Mais lors de ces transports un peu spéciaux, d'autres épisodes marquèrent notre voyage. Je me souviens de notre cuisinier qui avait été blessé par un lion à qui il avait voulu caresser la patte à travers les barreaux de sa cage. Suite à ce coup de griffe, la blessure s'était infectée et notre homme fut assez mal en point pendant un bon moment. L'espace de quelques instants de rêve, il avait sans doute voulu se prendre pour un dompteur !... La réalité reprend toujours le dessus.

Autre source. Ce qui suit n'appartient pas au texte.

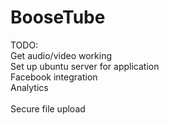 BooseTube
=========

TODO:
<br>
Get audio/video working<br>
Set up ubuntu server for application<br>
Facebook integration<br>
Analytics<br>
<br>
Secure file upload<br>

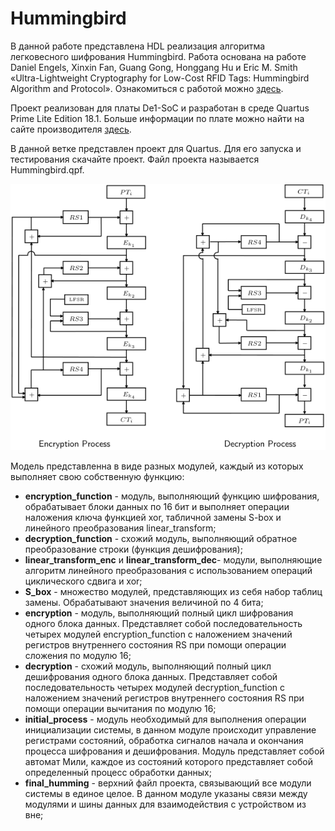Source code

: # Hummingbird

  В данной работе представлена HDL реализация алгоритма легковесного шифрования Hummingbird. Работа основана на работе Daniel Engels, Xinxin Fan, Guang Gong, Honggang Hu и Eric M. Smith «Ultra-Lightweight Cryptography for Low-Cost RFID Tags: Hummingbird Algorithm and Protocol». Ознакомиться с работой можно [здесь](http://www.silicon-russia.com/2017/06/09/arduino-and-fpga/).

  Проект реализован для платы De1-SoC и разработан в среде Quartus Prime Lite Edition 18.1. Больше информации по плате можно найти на сайте производителя [здесь](https://www.terasic.com.tw/cgi-bin/page/archive.pl?Language=English&CategoryNo=205&No=836&PartNo=4).

  В данной ветке представлен проект для Quartus. Для его запуска и тестирования скачайте проект. Файл проекта называется Hummingbird.qpf.

![Hummingbird diagram](Hummingbird_bloc-diagram.png) 

  Модель представленна в виде разных модулей, каждый из которых выполняет свою собственную функцию:
- **encryption_function** - модуль, выполняющий функцию шифрования, обрабатывает блоки данных по 16 бит и выполняет операции наложения ключа функцией xor, табличной замены S-box и линейного преобразования linear_transform;
- **decryption_function** - схожий модуль, выполняющий обратное преобразование строки (функция дешифрования);
- **linear_transform_enc** и **linear_transform_dec**- модули, выполняющие алгоритм линейного преобразования с использованием операций циклического сдвига и xor;
- **S_box** - множество модулей, представляющих из себя набор таблиц замены. Обрабатывают значения величиной по 4 бита;
- **encryption** - модуль, выполняющий полный цикл шифрования одного блока данных. Представляет собой последовательность четырех модулей encryption_function с наложением значений регистров внутреннего состояния RS при помощи операции сложения по модулю 16;
- **decryption** - схожий модуль, выполняющий полный цикл дешифрования одного блока данных. Представляет собой последовательность четырех модулей decryption_function с наложением значений регистров внутреннего состояния RS при помощи операции вычитания по модулю 16;
- **initial_process** - модуль необходимый для выполнения операции инициализации системы, в данном модуле происходит управление регистрами состояний, обработка сигналов начала и окончания процесса шифрования и дешифрования. Модуль представляет собой автомат Мили, каждое из состояний которого представляет собой определенный процесс обработки данных;
- **final_humming** - верхний файл проекта, связывающий все модули системы в единое целое. В данном модуле указаны связи между модулями и шины данных для взаимодействия с устройством из вне;
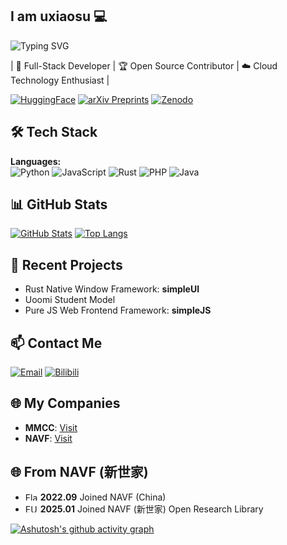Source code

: ## I am uxiaosu 💻

![Typing SVG](https://readme-typing-svg.demolab.com/?lines=Scienceknows+no+bounds.+科学永无止境;Full-Stack+Developer&width=400&height=40&color=007BFF&speed=40&loop=true)

| 🔭 Full-Stack Developer | 🏆 Open Source Contributor | ☁️ Cloud Technology Enthusiast |

[![HuggingFace](https://img.shields.io/badge/-HuggingFace-FF6600?style=flat-square&logo=huggingface&logoColor=white)](https://huggingface.co/yourprofile) [![arXiv Preprints](https://img.shields.io/badge/-arXiv-232323?style=flat-square&logo=arxiv&logoColor=white)](https://arxiv.org/yourprofile) [![Zenodo](https://img.shields.io/badge/-Zenodo-232323?style=flat-square&logo=zenodo&logoColor=white)](https://zenodo.org/yourprofile)
## 🛠 Tech Stack

**Languages:**  
![Python](https://img.shields.io/badge/-Python-3776AB?style=flat-square&logo=python&logoColor=white) ![JavaScript](https://img.shields.io/badge/-JavaScript-F7DF1E?style=flat-square&logo=javascript&logoColor=black) ![Rust](https://img.shields.io/badge/-Rust-000000?style=flat-square&logo=rust&logoColor=white) ![PHP](https://img.shields.io/badge/-PHP-777BB4?style=flat-square&logo=php&logoColor=white) ![Java](https://img.shields.io/badge/-Java-ED8B00?style=flat-square&logo=java&logoColor=white)

## 📊 GitHub Stats

[![GitHub Stats](https://github-readme-stats.vercel.app/api?username=uxiaosu&show_icons=true&theme=)](https://github.com/uxiaosu) [![Top Langs](https://github-readme-stats.vercel.app/api/top-langs/?username=uxiaosu&layout=compact&theme=&langs_count=5)](https://github.com/uxiaosu)

## 🌱 Recent Projects

- Rust Native Window Framework: **simpleUI**  
- Uoomi Student Model  
- Pure JS Web Frontend Framework: **simpleJS**

## 📫 Contact Me

 [![Email](https://img.shields.io/badge/-Email-D14836?style=flat-square&logo=gmail&logoColor=white)](mailto:luxiaosu@foxmail.com)  [![Bilibili](https://img.shields.io/badge/-Bilibili-00A1D6?style=flat-square&logo=bilibili&logoColor=white)](https://space.bilibili.com/1504380151?spm_id_from=333.337.0.0)

## 🌐 My Companies

- **MMCC**: [Visit](https://yourcompany.com)  
- **NAVF**: [Visit](https://yourcompany.com)

## 🌐 From NAVF (新世家)

- <img src="https://upload.wikimedia.org/wikipedia/commons/f/fa/Flag_of_the_People%27s_Republic_of_China.svg" width="20" height="13" alt="Flag of China"> **2022.09** Joined NAVF (China)  
- <img src="https://upload.wikimedia.org/wikipedia/commons/b/b7/Flag_of_Europe.svg" width="20" height="13" alt="EU Flag"> **2025.01** Joined NAVF (新世家) Open Research Library

[![Ashutosh's github activity graph](https://github-readme-activity-graph.vercel.app/graph?username=uxiaosu&theme=green)](https://github.com/ashutosh00710/github-readme-activity-graph)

Peu auparavant, ce téméraire sûrement attiré par les animaux en général et sans doute davantage encore par les plus exotiques s'était aussi intéressé à un vieil ours destiné seulement à la ménagerie car les gens du cirque ne pouvaient plus le faire travailler tant il était devenu "méchant". Notre cuisinier-dompteur lui donnait à boire dans une bouteille de Périer malgré les remarques des autres lui disant qu'il était complètement fou et qu'il prenait trop de risques.

Ce n'est pas par l'ours qu'il a été blessé, mais par le lion.

  Cdt Jean Martin

 

Note du webmaster : Monsieur de La Fontaine aurait eu une belle fable à nous conter s'il avait pu assister à ce genre de rencontre : celle d'un cuisinier salivant devant des viandes plus originales que nos ovi-bovidés, ou celle plus romantique de l'homme qui voulait murmurer à l'oreille de l'animal Africain, Asiatique, ou celle enfin, d'un cuisinier qui voit dans le cirque un possible avenir vers des horizons plus "spectaculaires" ?!... Sur un plan philosophique, qui est le "méchant" dans toute cette affaire, et y en a-t-il seulement un ?

Mais Jean ne m'a pas donné de réponse à ce sujet. Alors je suis parti à la recherche sur le Net du cirque Zerbini que Jean pensait disparu. J'ai retrouvé un cirque "Tarzan Zerbini" (est ce le même, je l'ignore) et qui a fait beaucoup parlé de lui ces dernières années, notamment aux Amériques, en terme de mauvais traitements vis à vis des animaux.

Alors je suis en droit de me demander aujourd'hui si ce célèbre cuisinier n'avait pas tout simplement senti que quelque chose n'allait pas dans la tête de ces pauvres bêtes. Si c'est cela, il a toute mon admiration et ma considération.